I was hoping that Joseph Nye, Dean of the Kennedy School of Government at Harvard, would bring some real insight to these questions about how the US should determine and conduct its foreign policy. Unfortunately, in this short volume he provides mostly platitudes, almost no analysis, and little or nothing in the way of answers. Nye's analysis draws on several "insights." First, no one likes a bully. The US must therefore guard and enhance its "soft power" to set agendas and persuade others. Alas, no advice is offered as to how we do this. Nor does Nye explore in any concrete way how an emphasis on preserving our soft power would affect our policy choices. Second, other nations and groups have soft power too. I'm not sure that Nye actually makes any use of this insight, although one would think that it might play a role in addressing some of the concerns about democratic process in international institutions. Third, there are problems we can't solve ourselves. If we need others to help us with some of our problems, we have to expect that they will want us to help them with some of their problems in return.

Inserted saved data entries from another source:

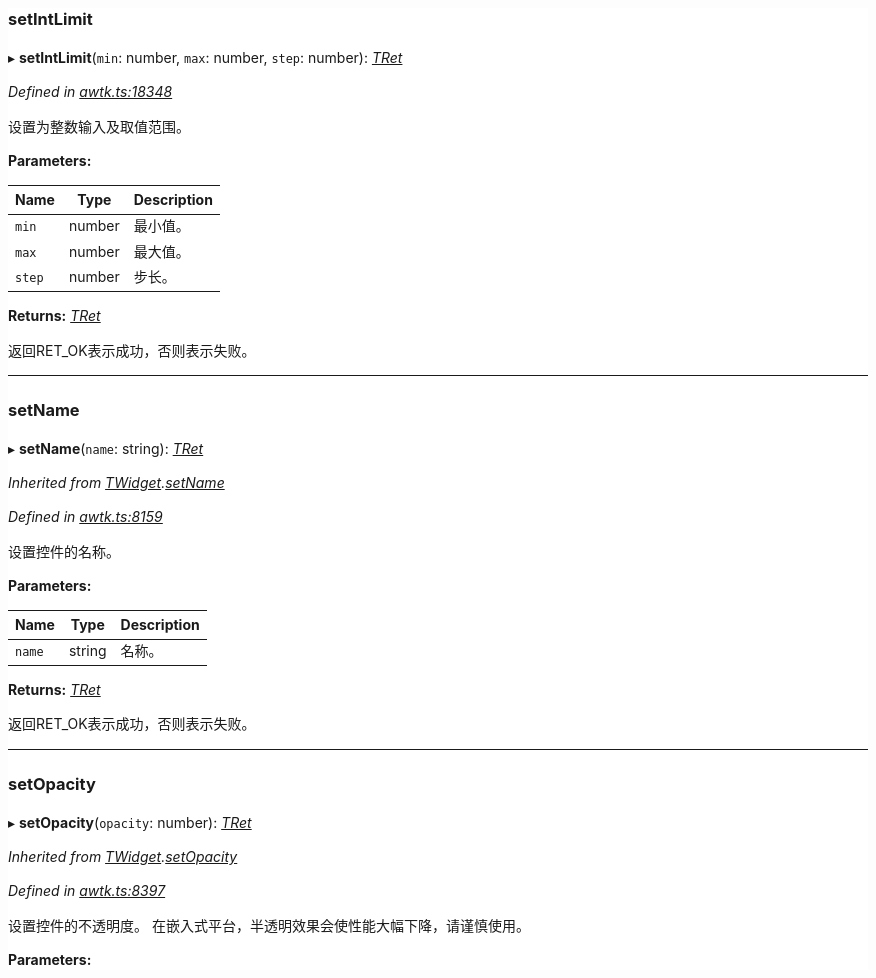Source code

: ###  setIntLimit

▸ **setIntLimit**(`min`: number, `max`: number, `step`: number): *[TRet](../enums/_awtk_.tret.md)*

*Defined in [awtk.ts:18348](https://github.com/zlgopen/awtk-binding/blob/540939e/tools/code_gen/js/output/awtk.ts#L18348)*

设置为整数输入及取值范围。

**Parameters:**

Name | Type | Description |
------ | ------ | ------ |
`min` | number | 最小值。 |
`max` | number | 最大值。 |
`step` | number | 步长。  |

**Returns:** *[TRet](../enums/_awtk_.tret.md)*

返回RET_OK表示成功，否则表示失败。

___

###  setName

▸ **setName**(`name`: string): *[TRet](../enums/_awtk_.tret.md)*

*Inherited from [TWidget](_awtk_.twidget.md).[setName](_awtk_.twidget.md#setname)*

*Defined in [awtk.ts:8159](https://github.com/zlgopen/awtk-binding/blob/540939e/tools/code_gen/js/output/awtk.ts#L8159)*

设置控件的名称。

**Parameters:**

Name | Type | Description |
------ | ------ | ------ |
`name` | string | 名称。  |

**Returns:** *[TRet](../enums/_awtk_.tret.md)*

返回RET_OK表示成功，否则表示失败。

___

###  setOpacity

▸ **setOpacity**(`opacity`: number): *[TRet](../enums/_awtk_.tret.md)*

*Inherited from [TWidget](_awtk_.twidget.md).[setOpacity](_awtk_.twidget.md#setopacity)*

*Defined in [awtk.ts:8397](https://github.com/zlgopen/awtk-binding/blob/540939e/tools/code_gen/js/output/awtk.ts#L8397)*

设置控件的不透明度。
在嵌入式平台，半透明效果会使性能大幅下降，请谨慎使用。

**Parameters:**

Nye ends up by giving us a strategy to promote public goods and listing factors that should be considered in deciding whether to undertake a humanitarian intervention or whether to use unilateral or multilateral tactics. These provide useful checklists, but they are not really developed enough to give particularly useful guidance for developing policy.
Overall, a disappointment. I am giving it two stars only because I agree with most of what Nye has to say. If you already believe a multilateral approach to a foreign policy focused on public goods is necessary, you will probably find few new insights here. If you think the US can go it alone, I doubt that you will be persuaded otherwise by this book.